Another variable aspect of the Curculionidae, when considering the heterochromatin, is the banding pattern of the Y chromosome. In many species, including S. zeamais, this chromosome is euchromatic; in others, such as Centricnemus leucogrammus Germar, 1824, Acalles fallax, A. petryszaki Dieckmann, 1982, Otiorhynchus atroapterus and O. bisulcatus (Fabricius, 1781), the presence of a completely heterochromatic Y chromosome was observed (Lachowska et al. 2006, 2009, Holecová et al. 2013). In contrast, the Y chromosome was described as with some heterochromatic regions (Lachowska et al. 2004, 2005) in Acalles echinatus, Barypheites chevrolati (Boheman, 1843), B. formaneki (Fremuth, 1971) and B. mollicomus (Ahrens, 1812). Thus, future studies that involve a larger number of species could demonstrate that the amount and type and location of heterochromatin regions in the chromosomes (pericentromeric, subtelomeric or intercalary) could be useful to characterize species, as well as to establish the evolutionary relationships between them (Holecová et al. 2002, 2013, Lachowska et al. 2004, 2005).

The sequential C-banding and DAPI staining performed in our study indicated that the centromeric regions of most chromosomes of S. zeamais were AT-rich. This result was enhanced because no CMA3 positive bands were identified in any of the analyzed populations. Moreover, the DAPI positive bands were often found in the same regions that were stained by C-bands in Curculionidae, which confirmed the high AT content in the heterochromatin of these insects (Lachowska 2008, Lachowska et al. 2008, Holecová et al. 2013). Lachowska (2008), Lachowska et al. (2008) and Holecová et al. (2013), for example, observed DAPI+ bands (pericentromeric or centromeric) on the karyotypes of six Otiorhynchus species, one of Cirrohynchus Frivaldszky, 1892, one of Dodicastichus (Gyllenhal, 1834), five of Barypeithes and two of Strophosoma Billberg, 1820. However, only in Barypeithes interpositus (Roubal, 1920), B. formaneki (Lachowska 2008) and in Otiorhynchus morio (Lachowska et al. 2008) was possible to verify a weak CMA3+ band in a single autosomal pair, possibly coincident with the Nucleolus Organizer Region (NOR). According to these authors, the absence of positive signs in the other analyzed species could represent a small number of rDNA genes in the genomes. Thus, Otiorhynchus s. str. bisulcatus seemed to be an exception when comparing the fluorescent banding patterns of Curculionidae because this species showed, at the same time, positive marks for DAPI and CMA3 in several chromosomes. According to Holecová et al. (2013), this pattern indicated that the heterochromatin of this species consisted of repeats rich in AT and GC base pairs.

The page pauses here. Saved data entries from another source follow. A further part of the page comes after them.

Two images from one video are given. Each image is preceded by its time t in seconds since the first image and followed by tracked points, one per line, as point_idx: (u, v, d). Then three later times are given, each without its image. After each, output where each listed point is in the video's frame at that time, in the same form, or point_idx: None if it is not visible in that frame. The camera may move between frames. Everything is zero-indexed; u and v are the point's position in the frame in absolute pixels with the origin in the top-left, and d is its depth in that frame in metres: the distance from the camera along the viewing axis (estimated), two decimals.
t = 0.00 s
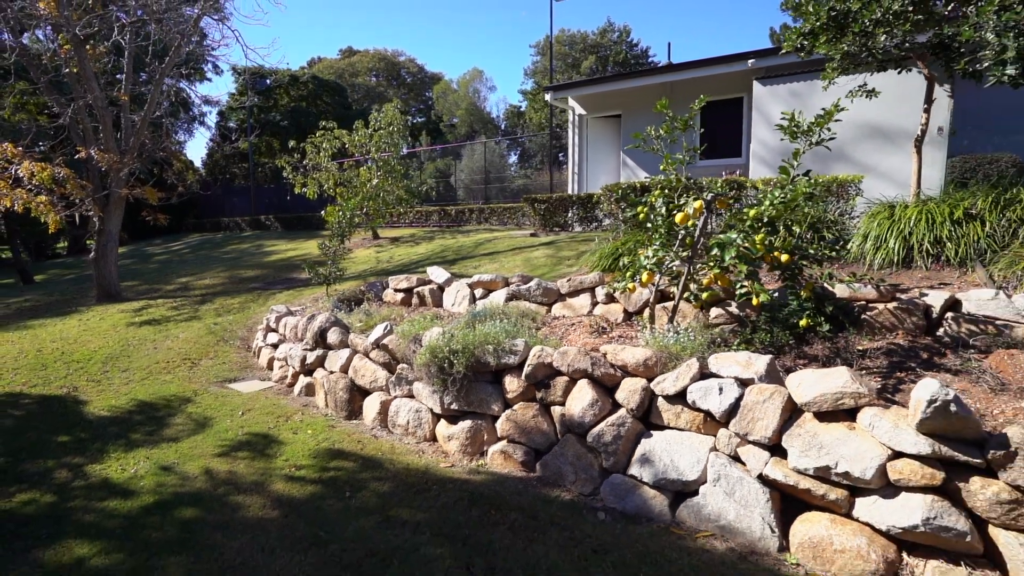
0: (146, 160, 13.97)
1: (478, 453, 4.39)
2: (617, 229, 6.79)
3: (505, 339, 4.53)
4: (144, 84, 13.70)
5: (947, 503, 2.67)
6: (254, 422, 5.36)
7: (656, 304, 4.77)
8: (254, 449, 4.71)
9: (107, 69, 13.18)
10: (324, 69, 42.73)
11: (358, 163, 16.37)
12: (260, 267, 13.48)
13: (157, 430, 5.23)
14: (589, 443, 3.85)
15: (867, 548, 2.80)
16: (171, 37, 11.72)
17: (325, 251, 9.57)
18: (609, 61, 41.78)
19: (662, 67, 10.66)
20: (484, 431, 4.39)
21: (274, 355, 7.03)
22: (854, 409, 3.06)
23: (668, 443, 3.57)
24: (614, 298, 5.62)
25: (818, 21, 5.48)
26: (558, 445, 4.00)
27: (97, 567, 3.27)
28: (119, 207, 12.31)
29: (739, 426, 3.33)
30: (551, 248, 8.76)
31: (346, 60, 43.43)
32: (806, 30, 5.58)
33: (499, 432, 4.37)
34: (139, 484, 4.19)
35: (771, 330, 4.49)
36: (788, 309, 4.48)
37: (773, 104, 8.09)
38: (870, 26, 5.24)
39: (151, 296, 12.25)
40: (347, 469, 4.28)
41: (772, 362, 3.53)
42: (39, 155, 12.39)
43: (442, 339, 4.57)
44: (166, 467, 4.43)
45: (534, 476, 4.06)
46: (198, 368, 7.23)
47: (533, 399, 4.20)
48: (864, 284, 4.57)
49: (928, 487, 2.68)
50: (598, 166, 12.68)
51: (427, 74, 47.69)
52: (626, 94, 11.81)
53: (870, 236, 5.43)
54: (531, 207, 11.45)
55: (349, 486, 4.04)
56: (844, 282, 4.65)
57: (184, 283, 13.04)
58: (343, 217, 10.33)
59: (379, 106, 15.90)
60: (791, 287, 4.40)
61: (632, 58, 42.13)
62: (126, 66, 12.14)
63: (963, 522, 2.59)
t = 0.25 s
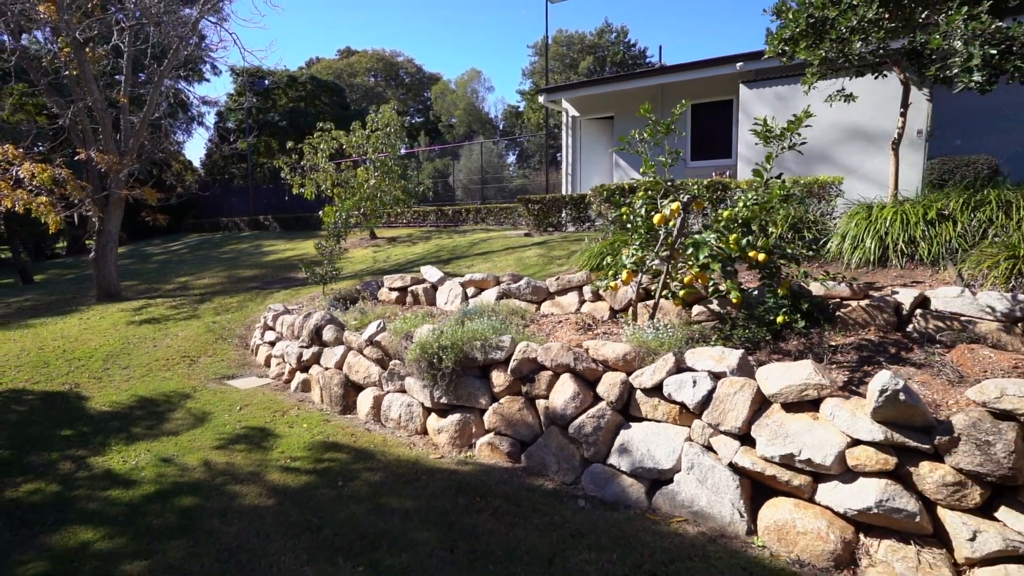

In conclusion, our cytogenetic analyses showed that the methodologies employed were effective for the characterization of the S. zeamais karyotype and could be further used for comparing karyotypes of other species of this genus. The karyotype of S. zeamais possesses features common to most species of Curculionidae, and B chromosomes are found in different populations of this species.

Acknowledgments

The authors are grateful to the Brazilian agencies FAPEMIG (Fundação de Amparo à Pesquisa do Estado de Minas Gerais), CNPq (Conselho Nacional para o Desenvolvimento Científico e Tecnológico), CAPES (Coordenação de Aperfeiçoamento de Pessoal de Nível Superior) and UFV (Universidade Federal de Viçosa) for financial support. We are also grateful to Dr. Silvia G. Pompolo and Dr. Denilce M. Lopes from the General Biology Department of Federal University of Viçosa for their technical assistance and valuable suggestions during the development of this work.